Texto selecionado:
+---+
Os amigos da natureza, naturistas de sempre, nos lembram que o nosso mantra do dia a dia deve ser a grande historicidade, a verdade afirmada dos fatos, jamais a mera versão interessada, distorcida. O naturismo é, em síntese e essência, a natural nudez codificada, social, essência doutrinária do nudismo naturismo, que não pode admitir releituras delirantes.
 

A mediocridade reinante e o analfabetismo conceitual dificultam, ou impedem, a correta percepção da historicidade, das etapas históricas do Naturismo Brasileiro, que se sucedem rigorosamente num processo integrado. As diversas etapas do Naturismo Brasileiro, vivenciadas de forma pioneira pelos amigos da natureza citados, constituem uma só configuração histórica, contextualizada, uma sequência evidente e anotada, que deve ser sempre prestigiada.
 

São muitos, felizmente, os sinceros amigos da natureza, homens e mulheres que tem sabido viver naturalmente, uma esperança viva de dias melhores, longe de polêmicas vazias. No início de um novo ano, de uma nova jornada, façamos a boa reflexão com espírito cidadão, desarmado.

 

Paulo Pereira é biólogo, naturista fundador da ANB (Associação naturista do Brasil), jornalista e escritor, estudioso do Naturismo.
+---+
Dados disponíveis:
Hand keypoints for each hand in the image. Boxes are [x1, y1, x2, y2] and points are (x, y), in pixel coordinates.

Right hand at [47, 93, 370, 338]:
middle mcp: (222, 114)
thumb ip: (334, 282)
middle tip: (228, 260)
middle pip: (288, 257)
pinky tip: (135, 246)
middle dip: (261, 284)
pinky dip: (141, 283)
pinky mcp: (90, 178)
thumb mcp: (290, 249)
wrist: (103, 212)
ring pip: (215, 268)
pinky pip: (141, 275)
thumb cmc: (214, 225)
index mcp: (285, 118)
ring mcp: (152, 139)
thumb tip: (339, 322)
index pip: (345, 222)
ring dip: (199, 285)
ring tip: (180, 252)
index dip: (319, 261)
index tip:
+---+
Lista de tarefas:
• A. Traduza para o inglês esta frase do texto sobre o naturismo: "No início de um novo ano, de uma nova jornada, façamos a boa reflexão com espírito cidadão, desarmado."
• B. Reescreva o trecho do texto sobre o naturismo que vai de "A mediocridade reinante" até "espírito cidadão, desarmado.", trocando "Naturismo Brasileiro" por "Naturismo no Brasil".
• C. Indique se cada afirmação está de acordo com o texto sobre o naturismo. Responda sim ou não e cite as palavras exatas do texto que decidem a questão.
(i) As etapas do Naturismo Brasileiro se sucedem num processo integrado.
(ii) São poucos os sinceros amigos da natureza.
(iii) Paulo Pereira é apresentado como fundador da ANB.
O material reunido é independente do texto.

Respostas às tarefas:
• A. At the beginning of a new year, of a new journey, let us engage in good reflection with a civic-minded, disarmed spirit.

• B.
A mediocridade reinante e o analfabetismo conceitual dificultam, ou impedem, a correta percepção da historicidade, das etapas históricas do Naturismo no Brasil, que se sucedem rigorosamente num processo integrado. As diversas etapas do Naturismo no Brasil, vivenciadas de forma pioneira pelos amigos da natureza citados, constituem uma só configuração histórica, contextualizada, uma sequência evidente e anotada, que deve ser sempre prestigiada.
 

São muitos, felizmente, os sinceros amigos da natureza, homens e mulheres que tem sabido viver naturalmente, uma esperança viva de dias melhores, longe de polêmicas vazias. No início de um novo ano, de uma nova jornada, façamos a boa reflexão com espírito cidadão, desarmado.

• C.
(i) Sim: "que se sucedem rigorosamente num processo integrado".
(ii) Não: "São muitos, felizmente, os sinceros amigos da natureza".
(iii) Sim: "naturista fundador da ANB".